### [SOURCE PASSAGE]
Constructive Evaluation in Action
Weaving a case for IT
By Vic Stenning

The design of woven fabrics has remained largely unchanged for generations - and so have the problems. But installing design software to automate the process is a big decision.

Traditionally, a designer's written definition is used to produce a woven sample. The designer examines the sample, identifies improvements and revises the specification. A new sample is then woven, and the cycle is repeated until the designer is happy with the results.

All this is time consuming, error prone and expensive. Weaving of samples must await the availability of a loom and may require the interruption of a production run. Transcription errors when specifications are revised can mean an entire cycle is wasted.

ScotWeave is a software system that addresses these problems, enabling a designer to create a new design and immediately see its appearance on screen. A quality printer can capture the final appearance of the woven fabric. Designers and fabric buyers can work directly with these print-outs, and the need for woven samples is virtually eliminated.

The Constructive Evaluation method was used to provide a predictive evaluation of the impact of ScotWeave at a typical customer employing several fabric designers. This was to support a decision on whether to buy ScotWeave.

For this evaluation, the quality-by-design chain has four levels: the customer has strategic objectives, that could be addressed by an intervention (in this case a project to install ScotWeave), that will change the characteristics of the fabric design process, by using the ScotWeave system.

At these four levels the important stakeholders include, respectively, the customer's financial director, operations manager, chief fabric designer, and head of purchasing.

### [MATERIAL PROVIDED]
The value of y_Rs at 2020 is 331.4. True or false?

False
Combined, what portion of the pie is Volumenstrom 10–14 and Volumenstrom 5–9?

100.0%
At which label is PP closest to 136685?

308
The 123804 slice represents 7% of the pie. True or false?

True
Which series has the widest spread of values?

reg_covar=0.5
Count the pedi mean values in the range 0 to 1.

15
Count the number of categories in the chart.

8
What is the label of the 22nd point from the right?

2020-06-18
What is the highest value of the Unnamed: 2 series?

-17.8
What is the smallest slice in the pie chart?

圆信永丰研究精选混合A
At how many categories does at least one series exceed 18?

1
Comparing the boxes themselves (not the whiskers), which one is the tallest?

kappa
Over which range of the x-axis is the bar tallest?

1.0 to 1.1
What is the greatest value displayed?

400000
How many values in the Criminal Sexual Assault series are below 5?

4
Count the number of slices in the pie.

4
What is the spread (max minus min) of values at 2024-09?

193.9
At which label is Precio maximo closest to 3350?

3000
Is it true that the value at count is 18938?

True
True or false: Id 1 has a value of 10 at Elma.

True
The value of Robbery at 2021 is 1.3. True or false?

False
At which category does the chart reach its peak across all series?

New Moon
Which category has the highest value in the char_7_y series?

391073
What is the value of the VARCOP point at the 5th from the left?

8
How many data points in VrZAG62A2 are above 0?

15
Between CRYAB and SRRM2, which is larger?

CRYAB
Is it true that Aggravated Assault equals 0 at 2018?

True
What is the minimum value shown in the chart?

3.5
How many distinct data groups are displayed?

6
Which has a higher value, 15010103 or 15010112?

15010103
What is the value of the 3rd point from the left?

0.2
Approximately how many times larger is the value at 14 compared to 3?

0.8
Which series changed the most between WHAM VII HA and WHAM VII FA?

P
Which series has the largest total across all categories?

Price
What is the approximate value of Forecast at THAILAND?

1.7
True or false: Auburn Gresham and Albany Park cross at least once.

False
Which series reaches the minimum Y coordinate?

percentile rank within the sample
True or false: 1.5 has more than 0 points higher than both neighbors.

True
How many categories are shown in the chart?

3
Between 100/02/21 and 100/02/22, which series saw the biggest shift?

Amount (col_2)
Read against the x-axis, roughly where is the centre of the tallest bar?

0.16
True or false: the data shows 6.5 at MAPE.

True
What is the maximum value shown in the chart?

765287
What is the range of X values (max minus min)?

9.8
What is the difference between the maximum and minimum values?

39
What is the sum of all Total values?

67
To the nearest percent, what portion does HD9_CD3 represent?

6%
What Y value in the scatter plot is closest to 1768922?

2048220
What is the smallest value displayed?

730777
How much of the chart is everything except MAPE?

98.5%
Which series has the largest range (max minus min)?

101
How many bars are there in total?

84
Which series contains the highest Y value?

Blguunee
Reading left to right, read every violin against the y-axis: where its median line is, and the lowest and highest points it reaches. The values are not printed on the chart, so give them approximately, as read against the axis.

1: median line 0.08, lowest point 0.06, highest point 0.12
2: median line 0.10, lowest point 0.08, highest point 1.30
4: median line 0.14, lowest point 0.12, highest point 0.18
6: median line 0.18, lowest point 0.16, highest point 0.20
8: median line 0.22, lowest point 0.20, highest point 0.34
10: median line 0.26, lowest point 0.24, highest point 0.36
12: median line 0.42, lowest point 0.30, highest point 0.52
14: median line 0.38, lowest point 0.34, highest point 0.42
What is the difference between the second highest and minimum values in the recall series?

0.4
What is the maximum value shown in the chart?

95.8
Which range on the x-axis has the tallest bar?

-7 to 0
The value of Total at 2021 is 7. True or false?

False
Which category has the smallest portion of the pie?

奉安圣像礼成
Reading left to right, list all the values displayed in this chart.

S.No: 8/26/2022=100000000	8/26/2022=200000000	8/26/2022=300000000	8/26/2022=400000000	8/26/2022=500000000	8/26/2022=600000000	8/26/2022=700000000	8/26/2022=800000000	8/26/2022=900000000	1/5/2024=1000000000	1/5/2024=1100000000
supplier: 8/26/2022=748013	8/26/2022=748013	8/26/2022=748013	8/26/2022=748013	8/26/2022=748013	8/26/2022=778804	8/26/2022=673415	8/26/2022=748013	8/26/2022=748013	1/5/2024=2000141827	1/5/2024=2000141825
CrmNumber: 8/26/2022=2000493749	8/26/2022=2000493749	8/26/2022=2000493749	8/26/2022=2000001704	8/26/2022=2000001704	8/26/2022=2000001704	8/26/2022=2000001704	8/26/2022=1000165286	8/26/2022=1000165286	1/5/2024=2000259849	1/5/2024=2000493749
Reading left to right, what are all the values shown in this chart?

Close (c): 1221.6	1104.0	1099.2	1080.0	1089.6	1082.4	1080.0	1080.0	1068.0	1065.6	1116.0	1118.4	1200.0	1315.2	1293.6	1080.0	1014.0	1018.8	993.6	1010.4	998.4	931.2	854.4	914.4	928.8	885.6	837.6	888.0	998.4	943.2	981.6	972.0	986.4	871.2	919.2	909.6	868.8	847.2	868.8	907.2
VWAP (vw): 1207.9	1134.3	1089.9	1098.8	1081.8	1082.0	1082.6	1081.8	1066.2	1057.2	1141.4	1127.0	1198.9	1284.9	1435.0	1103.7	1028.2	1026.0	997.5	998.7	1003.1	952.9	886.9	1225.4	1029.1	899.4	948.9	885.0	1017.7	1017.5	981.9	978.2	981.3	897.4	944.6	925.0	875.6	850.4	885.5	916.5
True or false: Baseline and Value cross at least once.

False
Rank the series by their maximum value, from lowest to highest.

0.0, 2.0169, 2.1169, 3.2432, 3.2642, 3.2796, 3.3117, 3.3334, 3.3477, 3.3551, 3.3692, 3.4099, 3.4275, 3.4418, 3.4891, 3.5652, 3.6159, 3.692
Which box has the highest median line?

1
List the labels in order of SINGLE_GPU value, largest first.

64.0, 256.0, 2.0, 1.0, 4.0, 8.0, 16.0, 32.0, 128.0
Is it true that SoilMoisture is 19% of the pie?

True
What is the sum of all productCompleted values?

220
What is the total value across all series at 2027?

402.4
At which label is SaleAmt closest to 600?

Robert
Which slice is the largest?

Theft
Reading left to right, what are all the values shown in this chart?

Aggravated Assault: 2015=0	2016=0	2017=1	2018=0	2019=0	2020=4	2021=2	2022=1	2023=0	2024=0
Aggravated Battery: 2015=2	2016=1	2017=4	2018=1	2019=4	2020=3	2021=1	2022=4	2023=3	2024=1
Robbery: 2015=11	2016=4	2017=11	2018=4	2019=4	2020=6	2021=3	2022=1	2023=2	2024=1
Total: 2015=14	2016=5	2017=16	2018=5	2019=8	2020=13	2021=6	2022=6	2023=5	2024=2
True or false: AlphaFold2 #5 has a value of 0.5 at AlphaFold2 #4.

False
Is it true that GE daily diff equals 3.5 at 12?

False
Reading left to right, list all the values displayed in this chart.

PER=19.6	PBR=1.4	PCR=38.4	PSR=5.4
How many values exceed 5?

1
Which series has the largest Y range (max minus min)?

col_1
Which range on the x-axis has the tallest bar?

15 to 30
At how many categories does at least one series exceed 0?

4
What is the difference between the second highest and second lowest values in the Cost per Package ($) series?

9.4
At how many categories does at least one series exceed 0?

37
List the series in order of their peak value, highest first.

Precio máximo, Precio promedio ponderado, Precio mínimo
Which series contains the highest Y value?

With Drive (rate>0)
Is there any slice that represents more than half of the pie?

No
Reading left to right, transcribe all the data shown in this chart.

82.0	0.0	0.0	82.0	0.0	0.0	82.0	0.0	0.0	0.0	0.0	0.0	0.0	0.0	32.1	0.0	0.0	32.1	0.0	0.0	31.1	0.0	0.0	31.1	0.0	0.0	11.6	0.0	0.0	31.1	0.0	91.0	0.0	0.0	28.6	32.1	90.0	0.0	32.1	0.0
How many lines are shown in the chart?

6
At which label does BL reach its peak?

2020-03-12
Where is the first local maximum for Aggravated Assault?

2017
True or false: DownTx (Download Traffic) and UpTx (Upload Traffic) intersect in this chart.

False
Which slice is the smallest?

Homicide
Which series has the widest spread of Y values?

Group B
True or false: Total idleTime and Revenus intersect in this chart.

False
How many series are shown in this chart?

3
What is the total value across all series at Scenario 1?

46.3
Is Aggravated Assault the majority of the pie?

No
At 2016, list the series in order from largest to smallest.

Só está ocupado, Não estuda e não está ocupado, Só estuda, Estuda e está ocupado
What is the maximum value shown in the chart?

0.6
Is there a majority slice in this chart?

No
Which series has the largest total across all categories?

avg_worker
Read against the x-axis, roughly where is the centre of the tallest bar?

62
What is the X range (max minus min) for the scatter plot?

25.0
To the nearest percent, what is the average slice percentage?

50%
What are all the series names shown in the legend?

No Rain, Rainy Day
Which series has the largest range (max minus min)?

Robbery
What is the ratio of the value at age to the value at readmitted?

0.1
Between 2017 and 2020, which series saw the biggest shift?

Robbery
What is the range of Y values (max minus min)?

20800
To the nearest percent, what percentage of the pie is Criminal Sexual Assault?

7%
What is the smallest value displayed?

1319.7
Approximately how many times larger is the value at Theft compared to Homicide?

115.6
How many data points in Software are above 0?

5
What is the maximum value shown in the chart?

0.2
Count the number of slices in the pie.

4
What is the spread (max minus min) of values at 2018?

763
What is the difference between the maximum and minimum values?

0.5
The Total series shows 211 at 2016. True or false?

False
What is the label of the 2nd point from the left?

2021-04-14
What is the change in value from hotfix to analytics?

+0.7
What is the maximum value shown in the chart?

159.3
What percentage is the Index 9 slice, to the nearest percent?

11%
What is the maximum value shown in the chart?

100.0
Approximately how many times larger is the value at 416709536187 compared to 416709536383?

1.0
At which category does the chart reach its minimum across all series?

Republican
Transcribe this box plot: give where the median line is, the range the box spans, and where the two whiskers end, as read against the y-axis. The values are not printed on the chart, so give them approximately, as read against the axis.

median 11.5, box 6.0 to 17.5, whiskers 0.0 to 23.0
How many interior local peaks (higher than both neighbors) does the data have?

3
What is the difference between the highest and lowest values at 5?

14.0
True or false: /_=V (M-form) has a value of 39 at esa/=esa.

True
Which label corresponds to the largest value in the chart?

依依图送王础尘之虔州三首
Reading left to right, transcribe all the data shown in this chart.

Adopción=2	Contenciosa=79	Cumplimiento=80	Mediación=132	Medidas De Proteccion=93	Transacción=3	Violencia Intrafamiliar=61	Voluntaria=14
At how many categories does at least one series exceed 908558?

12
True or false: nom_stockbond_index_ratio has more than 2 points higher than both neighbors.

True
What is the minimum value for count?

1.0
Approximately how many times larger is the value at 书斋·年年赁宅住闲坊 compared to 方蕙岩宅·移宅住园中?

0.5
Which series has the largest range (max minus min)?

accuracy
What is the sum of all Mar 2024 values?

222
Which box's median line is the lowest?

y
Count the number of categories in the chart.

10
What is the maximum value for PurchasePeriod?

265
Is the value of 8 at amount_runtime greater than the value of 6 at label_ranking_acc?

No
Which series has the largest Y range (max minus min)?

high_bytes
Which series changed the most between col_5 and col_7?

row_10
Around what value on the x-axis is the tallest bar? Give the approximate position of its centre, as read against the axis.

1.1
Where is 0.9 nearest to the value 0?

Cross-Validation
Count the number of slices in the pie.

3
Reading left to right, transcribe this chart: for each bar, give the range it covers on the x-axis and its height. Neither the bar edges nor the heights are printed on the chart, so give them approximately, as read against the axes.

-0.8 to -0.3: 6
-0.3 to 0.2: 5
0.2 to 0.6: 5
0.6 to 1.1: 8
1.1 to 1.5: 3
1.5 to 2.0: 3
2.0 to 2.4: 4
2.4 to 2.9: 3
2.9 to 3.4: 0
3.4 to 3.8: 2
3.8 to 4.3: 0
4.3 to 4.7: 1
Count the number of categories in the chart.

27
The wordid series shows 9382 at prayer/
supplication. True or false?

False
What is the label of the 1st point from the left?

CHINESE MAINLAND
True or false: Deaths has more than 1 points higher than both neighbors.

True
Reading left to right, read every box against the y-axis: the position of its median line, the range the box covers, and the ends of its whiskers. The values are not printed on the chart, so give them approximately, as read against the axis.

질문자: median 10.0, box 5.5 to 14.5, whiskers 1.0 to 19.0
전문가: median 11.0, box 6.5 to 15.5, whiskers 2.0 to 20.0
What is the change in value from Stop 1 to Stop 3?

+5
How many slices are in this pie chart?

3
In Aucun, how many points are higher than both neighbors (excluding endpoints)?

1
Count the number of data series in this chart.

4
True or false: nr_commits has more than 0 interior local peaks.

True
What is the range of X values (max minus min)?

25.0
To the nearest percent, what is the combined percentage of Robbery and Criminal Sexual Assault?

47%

### [WHAT YOU SHOULD DO]
Extend the article on evaluating ScotWeave above, picking up right after its last sentence, the one naming the stakeholders at the four levels.

### [EXPECTED ANSWER]
At the strategic objectives level the key characteristics include lower costs and improved service to fabric buyers.

At the intervention level they include the elimination of woven sample costs and acceptability to fabric designers.

At the fabric design process level the characteristics include the use of paper samples, the acceptability of these to designers and fabric buyers, and the retention of familiar design concepts.

At the ScotWeave level the characteristics include the realism, accuracy and colour calibration of the paper samples, support for the entire design process, and support for rapid experimentation.

Part of the quality-by-design spreadsheet for the intervention and fabric design process levels is shown in Figure 1. Figure 2 shows the quality profile for the intervention level.

ScotWeave is well established and runs under Windows, so the risks are low. Even so, there is a possible risk at the design process level, for example, that the paper samples may not be acceptable to fabric buyers, even though they are realistic and accurate. An appropriate avoidance measure would be to show some illustrative paper samples and their woven equivalents to key buyers before committing to buying ScotWeave.

The results of the evaluation are largely given by the quality profile for the strategic objectives level, which shows projected annual savings in operating costs of £73,000 (worst case); a projected total cost of introducing the system of £41,500 (worst case); and a dramatic reduction in the average time taken to respond to buyer requests for changes to a sample: from more than 500 elapsed hours to 24.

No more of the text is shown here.